In conclusion, don’t believe the hype. There’s simply no way that Australia will see an Amazon datacentre presence consisting of anything like the same scale that the company has deployed in the US, Europe, or even Japan. What we will see is likely something like Amazon Edge, plus a little bit on the side. Datacentre rollouts are more complex than headlines would make them out to be — and so are commercial decisions for a company as big as Amazon Web Services.

Image credit: Amazon

11 COMMENTS

  1. I tend to agree. For some reason Australia has never been all that popular for data-centre deployments. For that reason the cost of hosting anything in Australia is significantly higher than anywhere else in the world.

    Bandwidth costs seem to be the biggest problem. It is rather annoying that here you can only get a VPS with 100GB or so of monthly traffic and for the same price in Los Angles you can get a VPS for several TBs of traffic. Also most of the time you can only seem to get 10Mbps links, whereas in the US and Singapore the standard is 100Mbps.

    It honestly doesn’t make all that much sense to me as to why the cost of information based services is so expensive here, even when you take into account the sparseness of our population centres.

  2. This isn’t meant as a criticism of your article Renai, but why would we care if they build a full scale DC here or not? Are you saying it would be good for the local IT industry if a company the size of Amazon made such a commitment?

    Just curious, you seem to have done a good deal of research/thinking for this article, so I fear I am missing some important point!!

    • It would presumably depend on final pricing as to whether amazon having a presence would be ‘good for the local IT industry’.

      It could be argued either way (I’m sure existing infrastructure and hosting providers aren’t begging for extra competition from a global player) but for startups, software and solutions providers having an affordable, reliable and high performance product to compute and serve data would have to be of benefit I would have thought?

    • Yes, I think it would be good for the local IT industry. We have a relatively open market here, and competition stimulates innovation and better price and service outcomes for end users.

      Sure, I’d like to see local players get some favorable treatment so they grow, but at the end of the day, I will count it as a win whenever anyone invests in Australia’s IT industry. It benefits us all in the long term :)
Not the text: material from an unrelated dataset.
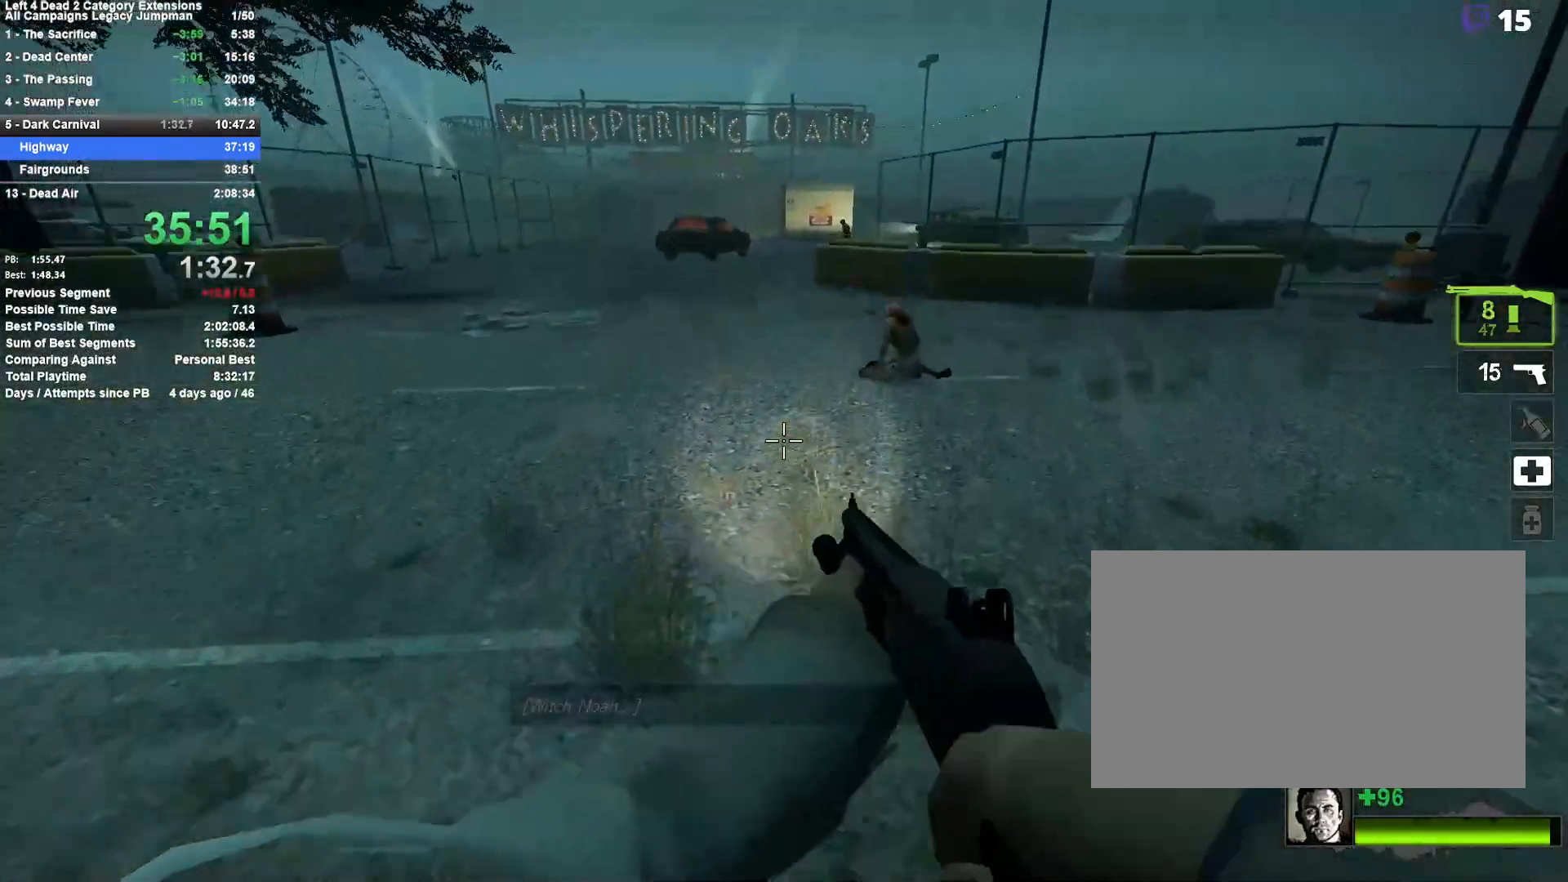
{"keys": ["a"], "mouse": [], "events": [[117, "a", "down"], [117, "d", "up"], [167, "space", "up"]]}
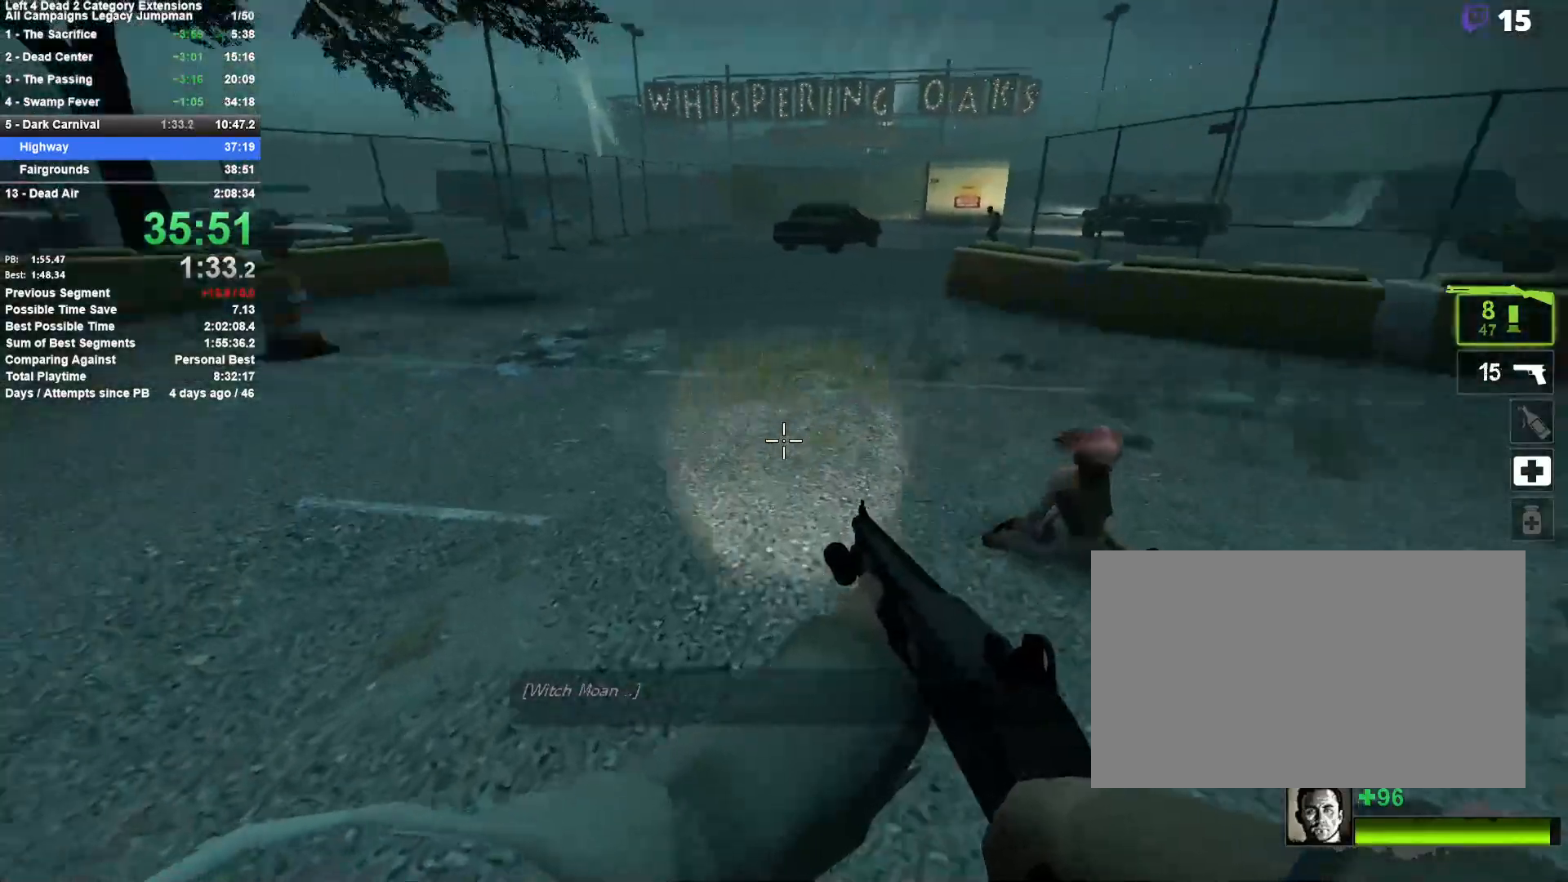
{"keys": ["d"], "mouse": [], "events": [[133, "d", "down"], [133, "space", "down"], [183, "a", "up"], [317, "space", "up"]]}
  3. Well researched. I like that you mention the Patriot Act. I’m sometimes aghast at how lax major corporates (like banks) are about information stored overseas and transited sans any kind of crypto wrapper. I’ve also had enough of US –oriented T&Cs.

    I’m not aware of any DC in Australia that’s offering a PaaS layer for developers or IaaS management (a la AWS) for virtualised instances so anticipating local Amazon Web Services is like anticipating the arrival of Easter bunny (and I’d reckon Heroku and others would follow to provide that developer platform).

    Agile matters. Round-trip times matter and jurisdiction matters too.

    • It is why I would never host any of my sites outside of Australia, let alone the US. The US hosting plans are generally cheaper, but I’m happy to pay a little extra to keep the work in Australia, and keep them in a location I won’t have to face potential foreign government policy/interference.

      Now, if we can just sort out the local policy/interference… :o)

    • There are plenty of providers who offer the OpenStack APIs (aka RackSpace – which are mostly Amazon compatible). OrionVM, Rejila, CloudCentral etc.

      US prices are roughly 50% lower.

  4. Thanks for the responses guys. I guess I was thinking of some of the local players like Next DC, who are pumping lots into DC space and wondering if this would have them crapping themselves!!

    • They shouldn’t be crapping themselves. DC space has been scarce in recent years, and with the movement to the cloud, there will be plenty of market for rackspace.